Benhamida : « Revoir la réglementation »

Aujourd’hui Le Maroc : Devenu un véritable phénomène, l’écroulement de chantiers immobiliers repose la question de la sécurité en matière de construction. Quelles en sont à votre avis les raisons ?
Bouchaïb Benhamida : Je pense que la première des choses à revoir pour limiter les impacts catastrophiques de ce phénomène reste la réglementation marocaine en matière de sécurité des constructions. Cette dernière n’impose en effet pas de règles à suivre en matière de sécurité. Les autorités se contentent pour le moment du simple plan d’architecture pour délivrer des autorisations de construire. La réglementation n’exige pas le recours aux bureaux d’études, qui ont en principe la charge d’établir les conceptions et les calculs à même de garantir la sécurité d’une construction. Elle n’exige pas non plus le recours aux bureaux de contrôle qui doivent veiller à la bonne exécution de normes et règles de sécurité. Ce vide réglementaire favorise cet état de fait. Et à moins de le combler, ce phénomène ne peut aller qu’en s’aggravant.
Même quand toute la chaîne qui a la responsabilité de l’ouvrage, à savoir le bureau d’étude, le bureau de contrôle et l’architecte, est impliquée dans un ouvrage, cela n’évite pas que des drames se produisent. A votre avis, quel est le maillon faible ?

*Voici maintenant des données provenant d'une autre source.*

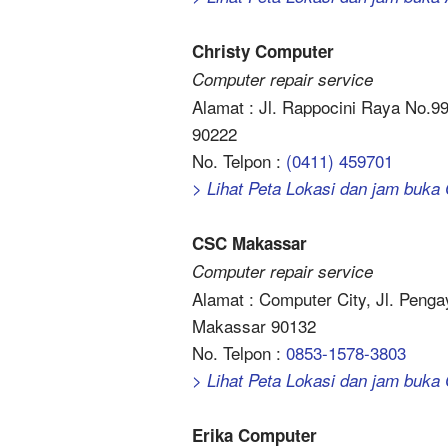
Christy Computer
Computer repair service
Alamat : Jl. Rappocini Raya No.9
90222
No. Telpon :
(0411) 459701
> Lihat Peta Lokasi dan jam buka
CSC Makassar
Computer repair service
Alamat : Computer City, Jl. Peng
Makassar 90132
No. Telpon :
0853-1578-3803
> Lihat Peta Lokasi dan jam buk
Erika Computer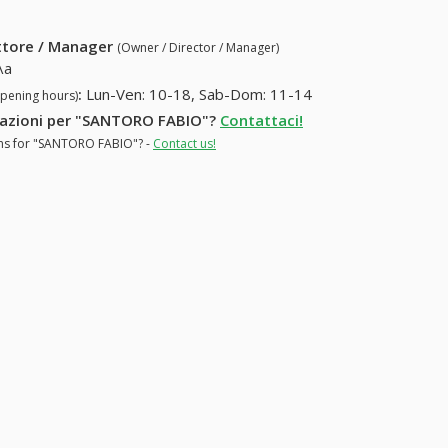
ettore / Manager
(Owner / Director / Manager)
\a
:
Lun-Ven: 10-18, Sab-Dom: 11-14
opening hours)
ormazioni per "SANTORO FABIO"?
Contattaci!
ions for "SANTORO FABIO"? -
Contact us!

Le maillon faible de cette chaîne n’est autre que la compétence. Certains bureaux d’études ne font valoir que leurs noms. Quant à leurs capacités réelles de s’acquitter de leur mission, c’est une autre paire de manches. Ce manque de visibilité par rapport aux différentes composantes de la chaîne de sécurité en matière de construction s’explique, aussi, par le vide réglementaire. Les pouvoirs publics sont en fait la seule autorité à même de juger si tel ou tel bureau d’études ou si tel ou tel architecte sont compétents. Un jugement qui peut prendre la forme d’un agrément délivré par les autorités et qui prouve par là même la compétence d’un bureau d’études ou d’un bureau de contrôle donné. Ce serait une manière reconnaître officiellement une compétence qui manque à plusieurs intervenants, toutes catégories confondues, de la construction.
Autre constat, celui qu’au Maroc d’aujourd’hui, on construit moins bien qu’il y a 20 ans. Les raisons ne seraient autres que la précipitation qui règne dans le secteur et l’élément des coûts et marges des intervenants précités. Partagez-vous ce point de vue ?
L’empressement qui règne dans le secteur de la construction immobilière n’a rien à voir avec la qualité de la construction. Tout simplement parce que construire vite ne veut pas dire construire mal. D’autant qu’il existe des règles de qualité et de sécurité à observer, peu importent les délais prévus pour l’achèvement d’un chantier donné. Ceci étant, il existe peut-être une relation entre les deux dans la mesure où le boom que connaît le secteur du bâtiment a fait qu’il y ait de plus en plus de promoteurs moins regardant sur la qualité de leur ouvrages. Aussi, il ne faut pas lier le prix à la compétence. Parfois, ce sont les bureaux d’études les plus chers qui sont les moins compétents. Cette question de marge et de coûts reste donc à l’appréciation de l’opérateur. Il peut décider de s’engager, ou non, dans un chantier donné. Mais une fois engagé, il n’a pas le droit de jouer sur la sécurité pour augmenter ses marges et réduire ses coûts. D’autant que nul ne doit intervenir dans l’acte de construire, sans avoir la compétence reconnue. Et c’est là où le bât blesse.
Cette question de sécurité, n’est-elle pas finalement une question de déontologie ?
La déontologie et l’éthique ne doivent pas être mélangées avec ce qui est réglementaire. On ne veille pas à la sécurité d’un bâtiment par générosité ou par civisme, mais par obligation. La question de la sécurité relève du domaine de la loi. Et tous ceux qui respectent pas à cette obligation doivent être sanctionnés.
D’ailleurs c’est une question qui préoccupe tous les intervenants dans le secteur de l’habitat et de l’immobilier, du ministère de tutelle à notre fédération en passant par toutes les professions concernées.
D’où le projet que nous avons d’organiser une journée technique, à la mi-février, et qui sera consacrée à la sécurité. Un projet de loi en la matière est également en préparation au sein du ministère de l’Habitat. Et nous projetons également d’organiser des séances de sensibilisation avec les élus locaux, fortement concernés. L’objectif est d’atteindre la même levée de boucliers sur ce dossier que celle déjà entamée pour la sécurité routière. Dans le premier comme dans le deuxième niveaux, il y va de la vie et de la santé d’innocentes personnes.